BEGIN Data records
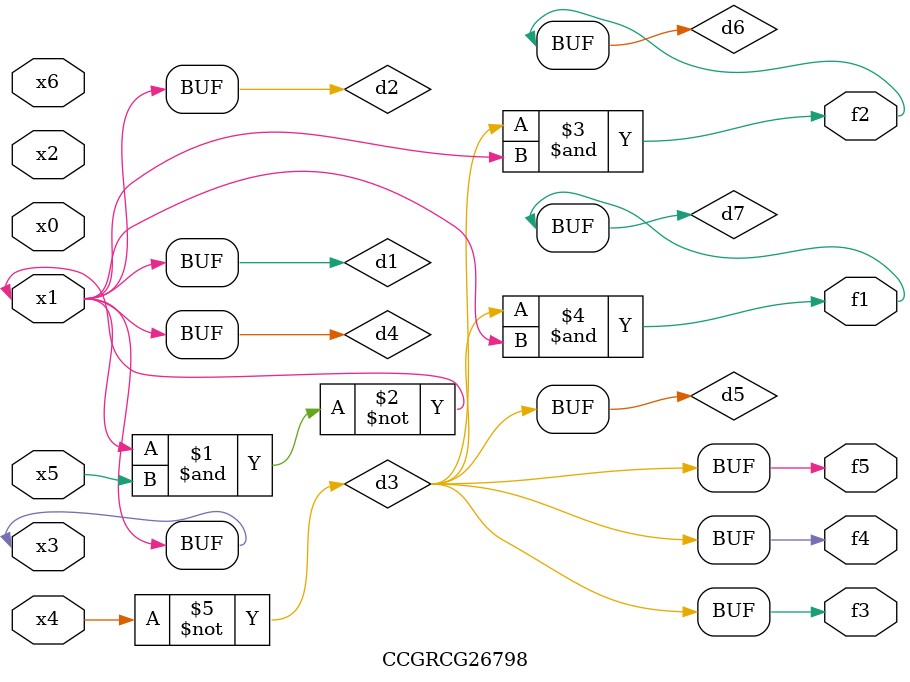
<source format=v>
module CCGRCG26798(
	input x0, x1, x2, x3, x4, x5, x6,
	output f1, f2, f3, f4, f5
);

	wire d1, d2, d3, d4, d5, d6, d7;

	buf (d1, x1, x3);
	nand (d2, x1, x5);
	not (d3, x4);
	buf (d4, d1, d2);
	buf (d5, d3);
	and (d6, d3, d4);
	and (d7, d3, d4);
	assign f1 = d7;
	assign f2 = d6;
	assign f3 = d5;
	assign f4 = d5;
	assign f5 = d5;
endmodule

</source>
END Data records
### What the task asks
Reproduce all the records verbatim, excluding images.

### Output for this task
<source format=v>
module CCGRCG26798(
	input x0, x1, x2, x3, x4, x5, x6,
	output f1, f2, f3, f4, f5
);

	wire d1, d2, d3, d4, d5, d6, d7;

	buf (d1, x1, x3);
	nand (d2, x1, x5);
	not (d3, x4);
	buf (d4, d1, d2);
	buf (d5, d3);
	and (d6, d3, d4);
	and (d7, d3, d4);
	assign f1 = d7;
	assign f2 = d6;
	assign f3 = d5;
	assign f4 = d5;
	assign f5 = d5;
endmodule

</source>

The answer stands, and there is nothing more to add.